Critique : Marmaille

par 

- Avec ce premier long métrage entièrement tourné en créole à la Réunion, Grégory Lucilly dresse l’émouvant portrait d’une fratrie qui lutte pour se reconstruire malgré l’abandon

Critique : Marmaille
Maxime Calicharane et Brillana Domitille Clain dans Marmaille

Marmaille, premier long métrage de Grégory Lucilly, était projeté au Love International Film Festival de Mons, où il prenait part à la Compétition du 40e, dont il a reçu le Prix Coup de coeur du jury. Thomas (Maxime Calicharane) et Audrey (Brillana Domitille Clain), 15 et 16 ans, sont brutalement rejetés par leur mère, qui les expulse sans ménagement de son logement, peu préoccupée par leur avenir. Désormais à la rue, ils sont sous la responsabilité des services sociaux, qui faute d’avoir des directives précises envisagent de les placer dans des foyers. C’est évidemment une double violence pour les adolescents, arrachés à leur foyer, et isolés de leur famille. Alors quand Audrey explique qu’elle a croisé quelques fois leur père, de retour sur l’île depuis quelques mois, une décision s’impose : ils vont devoir renouer avec ce géniteur dont ils ne savent rien, et qui se trouve avoir refait sa vie, et refait famille loin d’eux. Audrey et Thomas partagent un destin commun, mais chacun trace son chemin pour trouver sa voie.

Thomas est passionné de breakdance, et particulièrement talentueux. Le film commence d’ailleurs sur la piste de break, emporté par les corps mouvants. Thomas vient de remporter un concours, promesse de beaux lendemains, loin de l’île surement. Alors que sa vie part à vau-l’eau, il s’accroche à son rêve, avec la complicité des institutions. La danse est un langage pour dire sa révolte, extérioriser la violence, imposer son existence à une société qui ne lui a pas fait de place jusque-là. Elle est aussi le sujet de quelques scènes saisissantes, où les mouvements du corps en disent plus que n’importe quels mots, grâce au talent éclatant de Maxime Calicharane, vrai danseur avant le film, vrai acteur après.

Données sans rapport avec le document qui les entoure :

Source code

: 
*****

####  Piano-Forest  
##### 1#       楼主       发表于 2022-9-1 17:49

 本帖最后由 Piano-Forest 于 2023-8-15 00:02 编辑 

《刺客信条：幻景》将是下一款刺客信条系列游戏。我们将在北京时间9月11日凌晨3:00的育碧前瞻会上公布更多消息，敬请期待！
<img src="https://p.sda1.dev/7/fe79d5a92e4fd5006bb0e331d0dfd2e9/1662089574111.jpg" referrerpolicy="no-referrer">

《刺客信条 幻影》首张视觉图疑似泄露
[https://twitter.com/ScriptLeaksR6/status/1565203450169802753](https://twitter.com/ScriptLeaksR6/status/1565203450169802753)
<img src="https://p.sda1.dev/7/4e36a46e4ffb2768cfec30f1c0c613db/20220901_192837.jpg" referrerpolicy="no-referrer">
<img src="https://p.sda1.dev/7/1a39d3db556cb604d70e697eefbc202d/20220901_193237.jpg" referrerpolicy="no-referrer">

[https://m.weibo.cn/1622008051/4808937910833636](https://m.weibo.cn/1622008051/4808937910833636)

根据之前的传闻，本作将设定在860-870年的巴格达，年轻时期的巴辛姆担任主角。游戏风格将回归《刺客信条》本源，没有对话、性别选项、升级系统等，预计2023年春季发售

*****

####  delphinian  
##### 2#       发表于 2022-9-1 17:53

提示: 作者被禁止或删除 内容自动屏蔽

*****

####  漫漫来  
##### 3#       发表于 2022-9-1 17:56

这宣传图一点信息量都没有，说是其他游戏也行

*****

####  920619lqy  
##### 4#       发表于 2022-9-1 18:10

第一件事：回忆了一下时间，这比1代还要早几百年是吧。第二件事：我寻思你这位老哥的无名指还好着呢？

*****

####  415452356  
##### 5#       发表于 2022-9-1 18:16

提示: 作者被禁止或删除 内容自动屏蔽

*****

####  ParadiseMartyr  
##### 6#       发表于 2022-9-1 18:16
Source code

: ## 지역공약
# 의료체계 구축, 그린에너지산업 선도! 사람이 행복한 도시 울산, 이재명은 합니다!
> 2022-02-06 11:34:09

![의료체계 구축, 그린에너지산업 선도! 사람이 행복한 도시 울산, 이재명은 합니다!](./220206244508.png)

Audrey, très justement interprétée par Brillana Domitille Clain, jeune mère au visage enfantin, porte seule sur ses frêles épaules le poids de sa parentalité précoce. Le père forcément immature oscille entre l’absentéisme et l’opportunisme soudain quand la jeune femme se voit attribuer un logement. Privée d’un modèle familial opérant, Audrey ne peut que reproduire des schémas aussi éculés que déficients, pour en expérimenter l’échec. La marmaille en créole, ce sont les enfants, ceux qui surgissent au détour de la vie d’adultes dépassés, ceux qu’on sacrifie à son fragile équilibre. La marmaille, c’est aussi le destin des filles, cette fatalité à laquelle Audrey s’efforce de résister.

Sans sombrer dans le pathos, le film ne tait rien du monde hostile dans lequel surnagent Thomas et Audrey. C’est un portrait réaliste, à hauteur d’humain, qui n’exotise pas l’île paradisiaque, qui en montre les aspects sombres tout en les universalisant, et qui s’autorise aussi, parfois, à en voir les traits de lumière.

Marmaille est produit par Ciné Nominé, et coproduit par Wrap Productions et Le Bureau Films (France). Les ventes internationales sont gérées par The Bureau Sales et la distribution France, où le film est sorti en décembre dernier, par Pan Distribution.